- **Input material**
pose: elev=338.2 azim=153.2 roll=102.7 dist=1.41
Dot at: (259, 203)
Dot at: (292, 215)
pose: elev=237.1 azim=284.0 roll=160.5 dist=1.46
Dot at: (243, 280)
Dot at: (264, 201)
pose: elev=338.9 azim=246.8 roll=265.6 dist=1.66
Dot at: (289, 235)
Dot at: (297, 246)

--

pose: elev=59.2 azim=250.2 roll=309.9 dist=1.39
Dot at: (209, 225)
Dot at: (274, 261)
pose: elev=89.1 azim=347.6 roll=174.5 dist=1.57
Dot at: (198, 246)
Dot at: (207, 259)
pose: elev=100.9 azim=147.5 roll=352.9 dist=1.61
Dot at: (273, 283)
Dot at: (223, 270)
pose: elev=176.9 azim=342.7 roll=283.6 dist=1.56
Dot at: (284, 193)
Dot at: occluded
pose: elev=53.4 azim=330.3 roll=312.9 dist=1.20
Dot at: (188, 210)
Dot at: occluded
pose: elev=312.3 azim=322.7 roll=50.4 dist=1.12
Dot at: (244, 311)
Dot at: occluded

- **What to do**
Reproduce the listing from the line with "pose: elev=338.9 azim=246.8" up to and including the line with "Dot at: (297, 246)", substituting "distance" for "dist" and leaving everything else unchanged.

- **Output for this task**
pose: elev=338.9 azim=246.8 roll=265.6 distance=1.66
Dot at: (289, 235)
Dot at: (297, 246)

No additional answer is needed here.